I got her to explain enough about messenger RNA so that I could picture this random sequence of 2000 characters, each one A, U, G, or C, and remembered from somewhere that a codon was a chunk of three of these.
“I think it’s more of a probability, or combinatoric question than stats…” I said. (I was wrong about that; interval estimates come up later. Read on.)
The First Thing to Go Wrong
“Yeah,” she said, “it’s a permutation thing, right?”
I saw right then how she could get derailed. She was picturing some dimly-remembered bit of math, the part that had binomial coefficients and ratios of factorials. When in fact, this one is all about the fundamental counting principle, a fancy way to say, there are 4 times 4 times 4 different codons—four choices for each of three letters—and that’s 64. So the answer ought to be 2000/64, or about 31.

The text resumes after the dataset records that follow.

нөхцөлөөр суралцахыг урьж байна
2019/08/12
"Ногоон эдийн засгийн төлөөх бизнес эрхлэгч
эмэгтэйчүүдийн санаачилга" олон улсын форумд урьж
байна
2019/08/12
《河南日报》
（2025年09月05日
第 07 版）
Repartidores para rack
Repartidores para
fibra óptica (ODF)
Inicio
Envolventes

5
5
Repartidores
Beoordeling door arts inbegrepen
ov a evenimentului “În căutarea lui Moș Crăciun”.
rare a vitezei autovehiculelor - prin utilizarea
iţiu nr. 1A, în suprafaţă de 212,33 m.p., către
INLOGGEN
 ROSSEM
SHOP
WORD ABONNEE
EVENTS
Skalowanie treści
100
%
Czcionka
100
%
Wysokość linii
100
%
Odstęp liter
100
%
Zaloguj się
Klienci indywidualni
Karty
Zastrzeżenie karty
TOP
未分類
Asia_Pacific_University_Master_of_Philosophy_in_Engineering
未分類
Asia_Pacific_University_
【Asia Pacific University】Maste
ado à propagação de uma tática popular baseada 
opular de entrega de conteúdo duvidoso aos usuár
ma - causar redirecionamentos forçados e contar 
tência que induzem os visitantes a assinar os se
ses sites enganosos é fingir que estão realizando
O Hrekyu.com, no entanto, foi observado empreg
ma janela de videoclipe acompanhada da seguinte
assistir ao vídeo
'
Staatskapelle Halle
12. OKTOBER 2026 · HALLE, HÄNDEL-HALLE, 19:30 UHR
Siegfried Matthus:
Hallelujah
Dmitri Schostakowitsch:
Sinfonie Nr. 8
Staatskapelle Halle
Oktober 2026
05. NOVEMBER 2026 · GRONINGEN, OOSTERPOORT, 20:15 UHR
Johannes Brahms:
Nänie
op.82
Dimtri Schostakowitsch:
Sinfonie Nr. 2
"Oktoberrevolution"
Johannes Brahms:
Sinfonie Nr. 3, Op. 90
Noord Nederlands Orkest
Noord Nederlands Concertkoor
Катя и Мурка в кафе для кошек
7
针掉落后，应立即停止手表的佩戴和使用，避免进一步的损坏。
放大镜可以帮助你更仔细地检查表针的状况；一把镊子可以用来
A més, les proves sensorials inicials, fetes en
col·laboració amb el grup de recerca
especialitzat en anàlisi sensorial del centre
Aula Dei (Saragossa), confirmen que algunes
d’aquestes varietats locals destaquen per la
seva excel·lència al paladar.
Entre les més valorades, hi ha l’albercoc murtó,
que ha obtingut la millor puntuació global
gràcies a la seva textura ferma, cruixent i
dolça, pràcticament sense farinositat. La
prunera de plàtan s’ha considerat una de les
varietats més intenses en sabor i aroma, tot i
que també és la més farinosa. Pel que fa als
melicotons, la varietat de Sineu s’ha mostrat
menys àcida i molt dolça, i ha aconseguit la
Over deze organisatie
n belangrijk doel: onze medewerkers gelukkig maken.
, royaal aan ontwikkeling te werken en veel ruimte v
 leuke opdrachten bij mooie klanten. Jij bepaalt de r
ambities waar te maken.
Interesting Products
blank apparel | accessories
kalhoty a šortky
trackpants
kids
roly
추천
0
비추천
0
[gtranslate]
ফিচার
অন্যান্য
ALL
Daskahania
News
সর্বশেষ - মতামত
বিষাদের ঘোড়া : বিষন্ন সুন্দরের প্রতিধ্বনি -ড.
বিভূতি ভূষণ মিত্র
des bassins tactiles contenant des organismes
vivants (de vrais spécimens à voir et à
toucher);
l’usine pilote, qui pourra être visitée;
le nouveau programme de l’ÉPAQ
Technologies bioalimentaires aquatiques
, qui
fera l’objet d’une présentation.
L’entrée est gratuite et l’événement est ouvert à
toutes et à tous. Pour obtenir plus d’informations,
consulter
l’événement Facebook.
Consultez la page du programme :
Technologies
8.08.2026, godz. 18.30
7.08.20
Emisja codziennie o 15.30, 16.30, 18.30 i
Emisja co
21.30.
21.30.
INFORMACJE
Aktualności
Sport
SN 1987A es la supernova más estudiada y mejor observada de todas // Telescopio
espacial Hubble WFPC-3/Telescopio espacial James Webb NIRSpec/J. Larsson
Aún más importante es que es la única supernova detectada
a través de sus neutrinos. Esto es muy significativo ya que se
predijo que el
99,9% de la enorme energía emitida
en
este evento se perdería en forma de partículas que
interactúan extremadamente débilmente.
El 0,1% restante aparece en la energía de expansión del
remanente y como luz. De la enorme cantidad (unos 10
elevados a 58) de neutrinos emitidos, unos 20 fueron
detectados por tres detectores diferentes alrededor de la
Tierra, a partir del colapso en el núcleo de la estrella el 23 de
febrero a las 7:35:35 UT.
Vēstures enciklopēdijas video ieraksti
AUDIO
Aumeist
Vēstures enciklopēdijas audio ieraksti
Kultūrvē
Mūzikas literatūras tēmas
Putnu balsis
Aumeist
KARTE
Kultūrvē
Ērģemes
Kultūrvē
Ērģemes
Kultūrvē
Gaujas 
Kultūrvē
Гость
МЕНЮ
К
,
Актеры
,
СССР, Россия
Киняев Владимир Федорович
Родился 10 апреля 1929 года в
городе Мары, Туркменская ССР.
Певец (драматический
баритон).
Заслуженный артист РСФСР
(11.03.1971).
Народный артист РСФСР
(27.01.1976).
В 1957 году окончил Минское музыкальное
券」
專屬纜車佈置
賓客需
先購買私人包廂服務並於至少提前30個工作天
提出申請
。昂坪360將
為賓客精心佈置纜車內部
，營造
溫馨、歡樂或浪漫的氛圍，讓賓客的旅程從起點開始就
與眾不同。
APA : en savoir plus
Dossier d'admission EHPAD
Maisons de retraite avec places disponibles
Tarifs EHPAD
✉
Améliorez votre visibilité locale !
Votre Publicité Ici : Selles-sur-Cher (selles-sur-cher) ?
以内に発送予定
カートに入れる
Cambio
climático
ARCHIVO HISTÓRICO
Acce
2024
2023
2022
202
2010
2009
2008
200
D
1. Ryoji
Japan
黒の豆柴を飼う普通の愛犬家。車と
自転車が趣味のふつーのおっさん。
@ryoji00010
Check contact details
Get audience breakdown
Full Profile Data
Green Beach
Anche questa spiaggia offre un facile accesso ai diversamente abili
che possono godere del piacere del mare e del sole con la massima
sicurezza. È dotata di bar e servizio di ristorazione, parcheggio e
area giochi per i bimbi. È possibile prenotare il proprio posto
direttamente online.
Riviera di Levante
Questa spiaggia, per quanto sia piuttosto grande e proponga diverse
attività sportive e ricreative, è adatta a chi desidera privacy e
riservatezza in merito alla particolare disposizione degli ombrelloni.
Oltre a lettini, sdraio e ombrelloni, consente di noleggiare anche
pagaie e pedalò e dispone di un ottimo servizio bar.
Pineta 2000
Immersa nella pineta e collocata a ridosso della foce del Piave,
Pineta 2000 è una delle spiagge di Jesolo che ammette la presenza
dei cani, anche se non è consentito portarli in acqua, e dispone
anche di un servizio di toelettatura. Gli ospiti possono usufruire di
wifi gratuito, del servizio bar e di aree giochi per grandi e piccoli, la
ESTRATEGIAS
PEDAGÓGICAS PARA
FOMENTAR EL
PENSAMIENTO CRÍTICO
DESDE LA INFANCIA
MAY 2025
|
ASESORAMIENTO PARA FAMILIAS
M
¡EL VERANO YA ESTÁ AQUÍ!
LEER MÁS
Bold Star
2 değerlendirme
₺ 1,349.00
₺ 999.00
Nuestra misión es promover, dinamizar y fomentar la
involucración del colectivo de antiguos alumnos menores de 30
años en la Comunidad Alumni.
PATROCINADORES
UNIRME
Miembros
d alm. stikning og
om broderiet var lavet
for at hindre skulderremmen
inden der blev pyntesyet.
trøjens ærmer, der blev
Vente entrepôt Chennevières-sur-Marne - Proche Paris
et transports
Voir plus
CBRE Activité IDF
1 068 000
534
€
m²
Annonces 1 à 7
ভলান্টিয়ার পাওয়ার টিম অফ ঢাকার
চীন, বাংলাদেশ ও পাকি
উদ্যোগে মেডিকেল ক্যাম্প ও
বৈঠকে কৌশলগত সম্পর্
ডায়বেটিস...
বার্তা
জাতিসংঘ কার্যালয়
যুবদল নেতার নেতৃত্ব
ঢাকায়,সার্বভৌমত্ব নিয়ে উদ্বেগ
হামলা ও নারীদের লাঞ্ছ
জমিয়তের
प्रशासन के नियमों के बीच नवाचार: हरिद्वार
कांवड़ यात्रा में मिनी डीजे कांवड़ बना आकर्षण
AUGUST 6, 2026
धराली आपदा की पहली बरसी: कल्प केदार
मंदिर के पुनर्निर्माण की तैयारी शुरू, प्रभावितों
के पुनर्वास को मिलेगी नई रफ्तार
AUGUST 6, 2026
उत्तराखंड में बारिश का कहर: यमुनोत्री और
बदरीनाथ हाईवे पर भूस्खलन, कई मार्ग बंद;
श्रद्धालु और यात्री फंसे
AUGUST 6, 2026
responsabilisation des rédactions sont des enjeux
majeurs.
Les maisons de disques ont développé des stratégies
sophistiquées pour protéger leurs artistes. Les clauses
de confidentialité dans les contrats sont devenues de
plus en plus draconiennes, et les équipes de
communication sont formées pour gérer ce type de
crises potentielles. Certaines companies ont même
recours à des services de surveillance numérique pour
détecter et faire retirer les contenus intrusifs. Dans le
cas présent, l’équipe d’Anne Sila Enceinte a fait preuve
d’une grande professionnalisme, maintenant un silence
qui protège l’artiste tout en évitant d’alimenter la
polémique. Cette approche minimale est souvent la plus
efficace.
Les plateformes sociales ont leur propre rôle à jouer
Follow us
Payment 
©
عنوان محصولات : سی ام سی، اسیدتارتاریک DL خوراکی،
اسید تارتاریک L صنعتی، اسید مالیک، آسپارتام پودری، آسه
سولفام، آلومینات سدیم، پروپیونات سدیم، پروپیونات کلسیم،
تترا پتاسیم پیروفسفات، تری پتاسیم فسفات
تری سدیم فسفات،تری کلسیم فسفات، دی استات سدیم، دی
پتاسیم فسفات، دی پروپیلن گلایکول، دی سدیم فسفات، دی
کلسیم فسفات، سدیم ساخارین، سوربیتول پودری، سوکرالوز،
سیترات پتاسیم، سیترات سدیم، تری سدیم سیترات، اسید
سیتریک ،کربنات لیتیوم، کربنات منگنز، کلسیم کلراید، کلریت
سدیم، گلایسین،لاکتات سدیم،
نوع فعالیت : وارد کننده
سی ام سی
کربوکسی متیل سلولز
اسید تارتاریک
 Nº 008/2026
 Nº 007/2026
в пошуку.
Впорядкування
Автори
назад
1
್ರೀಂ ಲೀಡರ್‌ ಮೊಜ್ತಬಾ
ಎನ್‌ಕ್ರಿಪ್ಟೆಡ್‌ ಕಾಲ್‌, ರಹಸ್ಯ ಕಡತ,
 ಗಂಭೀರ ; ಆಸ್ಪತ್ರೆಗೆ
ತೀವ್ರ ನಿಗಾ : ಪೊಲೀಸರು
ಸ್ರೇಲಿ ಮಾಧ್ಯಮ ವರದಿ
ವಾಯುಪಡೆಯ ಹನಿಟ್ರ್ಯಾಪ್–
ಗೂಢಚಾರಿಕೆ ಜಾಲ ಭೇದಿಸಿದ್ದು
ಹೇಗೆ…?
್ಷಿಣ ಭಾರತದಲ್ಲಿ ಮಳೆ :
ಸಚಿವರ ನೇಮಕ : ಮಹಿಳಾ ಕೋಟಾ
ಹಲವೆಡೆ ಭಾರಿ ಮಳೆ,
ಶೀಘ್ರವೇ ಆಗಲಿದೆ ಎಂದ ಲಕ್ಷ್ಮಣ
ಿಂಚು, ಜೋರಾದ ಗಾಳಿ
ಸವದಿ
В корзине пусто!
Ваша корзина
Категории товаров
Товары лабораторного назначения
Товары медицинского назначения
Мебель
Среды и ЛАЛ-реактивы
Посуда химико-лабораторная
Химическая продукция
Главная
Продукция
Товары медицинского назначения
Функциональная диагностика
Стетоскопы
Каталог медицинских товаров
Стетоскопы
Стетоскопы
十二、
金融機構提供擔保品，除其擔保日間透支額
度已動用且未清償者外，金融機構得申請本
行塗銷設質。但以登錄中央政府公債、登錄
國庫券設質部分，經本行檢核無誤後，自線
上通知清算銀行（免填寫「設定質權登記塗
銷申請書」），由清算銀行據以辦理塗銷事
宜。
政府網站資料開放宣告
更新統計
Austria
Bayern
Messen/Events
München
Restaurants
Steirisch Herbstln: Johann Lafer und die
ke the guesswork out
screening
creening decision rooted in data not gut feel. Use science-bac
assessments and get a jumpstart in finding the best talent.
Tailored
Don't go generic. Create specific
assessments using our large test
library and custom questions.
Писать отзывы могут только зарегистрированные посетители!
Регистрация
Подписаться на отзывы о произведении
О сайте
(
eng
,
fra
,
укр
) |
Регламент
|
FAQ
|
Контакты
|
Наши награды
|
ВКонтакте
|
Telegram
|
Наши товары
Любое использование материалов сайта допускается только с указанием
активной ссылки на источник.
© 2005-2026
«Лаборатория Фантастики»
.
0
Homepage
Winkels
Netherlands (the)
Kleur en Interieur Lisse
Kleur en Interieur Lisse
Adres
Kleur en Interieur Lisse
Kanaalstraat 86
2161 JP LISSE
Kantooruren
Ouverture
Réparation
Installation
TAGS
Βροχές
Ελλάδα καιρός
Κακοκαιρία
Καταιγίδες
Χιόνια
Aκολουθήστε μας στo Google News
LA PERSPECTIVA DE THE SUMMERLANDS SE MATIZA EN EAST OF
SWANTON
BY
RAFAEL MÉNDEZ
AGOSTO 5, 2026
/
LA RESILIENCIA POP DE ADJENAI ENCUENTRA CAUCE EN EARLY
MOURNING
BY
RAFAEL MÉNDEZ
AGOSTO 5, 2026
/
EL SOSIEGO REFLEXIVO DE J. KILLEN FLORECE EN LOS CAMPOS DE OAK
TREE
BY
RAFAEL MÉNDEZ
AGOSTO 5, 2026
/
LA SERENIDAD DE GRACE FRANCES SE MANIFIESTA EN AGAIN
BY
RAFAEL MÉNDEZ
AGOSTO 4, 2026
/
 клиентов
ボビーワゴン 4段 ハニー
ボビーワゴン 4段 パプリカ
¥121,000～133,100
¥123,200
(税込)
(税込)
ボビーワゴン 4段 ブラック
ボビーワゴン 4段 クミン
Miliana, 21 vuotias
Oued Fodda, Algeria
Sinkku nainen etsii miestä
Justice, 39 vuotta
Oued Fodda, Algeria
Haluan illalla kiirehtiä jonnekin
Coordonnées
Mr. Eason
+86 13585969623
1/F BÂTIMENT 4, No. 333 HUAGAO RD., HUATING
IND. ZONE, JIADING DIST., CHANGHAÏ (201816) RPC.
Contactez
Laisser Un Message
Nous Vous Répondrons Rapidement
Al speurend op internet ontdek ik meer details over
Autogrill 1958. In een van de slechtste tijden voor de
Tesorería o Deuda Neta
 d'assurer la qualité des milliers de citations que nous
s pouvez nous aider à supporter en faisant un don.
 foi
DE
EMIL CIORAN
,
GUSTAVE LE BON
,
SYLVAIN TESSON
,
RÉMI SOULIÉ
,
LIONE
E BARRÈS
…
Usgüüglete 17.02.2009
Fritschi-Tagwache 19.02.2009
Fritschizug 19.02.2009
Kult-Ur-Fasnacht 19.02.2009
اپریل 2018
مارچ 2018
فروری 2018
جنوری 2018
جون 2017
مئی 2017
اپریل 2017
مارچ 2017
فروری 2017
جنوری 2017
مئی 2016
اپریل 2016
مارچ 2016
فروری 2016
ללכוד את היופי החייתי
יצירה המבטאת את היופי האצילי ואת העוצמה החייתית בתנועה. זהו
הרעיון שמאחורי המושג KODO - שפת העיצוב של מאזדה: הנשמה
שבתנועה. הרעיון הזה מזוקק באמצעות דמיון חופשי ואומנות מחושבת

We talked through that and she got it, no problem.
But I was left with a feeling that we’d hit an important rock in the daughter’s mathematical ocean. And here’s what I think it is:
We take our successful students (like the daughter) and rocket them though combinatorics so that they can, however briefly, understand how to calculate binomial coefficients, distinguish combinations from permutations, and solve problems about license plates with 6 non-repeating letters.
But what they need is the ability to recognize a counting situation and reason about it, saying, there are 26 ways to choose the first letter, 25 ways to choose the second, and so forth, and to know deeply that you multiply these numbers to get the total number of configurations.
That is, we go on to the formula too soon. The formula comes from a product (and quotient if order doesn’t matter) which we foolishly render with factorials. I mean, factorials are elegant and the formula is general, but I think its form obscures the underlying meaning. It erases why it works. So much so that when you get a simpler problem (like the genetics one) you wonder “what are n and k?” instead of “what do I multiply?”
This happens all the time. But I didn’t expect to see it right then (perhaps permutation and combination formulas should go on my little darlings list). So we should add it to whatever collection of examples we should be compiling about when abstraction and formalism get in the way of understanding.
As I sat there I naturally constructed a Fathom simulation to check. I also wanted to check— just make sure—that I got the same answer when I grabbed three letters randomly, 2000 (well, 1998) times, as I got when I made a list of 2000 letters and then looked at all 1998 three-letter sequences.
At which point I saw the stats/modeling issue. And it’s this:
You know the prof wanted the answer “31.” It’s the orthodox expected value. But in fact, if you do it, you don’t actually expect 31. It’s a relatively rare result. (See the graph.) 31 is the average of the answers you get, but you wouldn’t be surprised if you got anything from maybe 22 to 43.
I’m not just being an interval-estimate weenie. Honest. The medical school peeps are training doctors and researchers. The assumptions of the problem—the codes are equally likely, they’re independent—are a model. We make models to see their consequences; we use them to predict, and we use reality to evaluate our models. So if you actually have 2000 base pairs of mRNA and you count the AUGs, and you get 37 of them, what do you conclude? If you did the problem and got 31, and that’s all you did, you might decide that something was wrong, whereas we can see in the graph that it’s completely consistent with the original assumptions.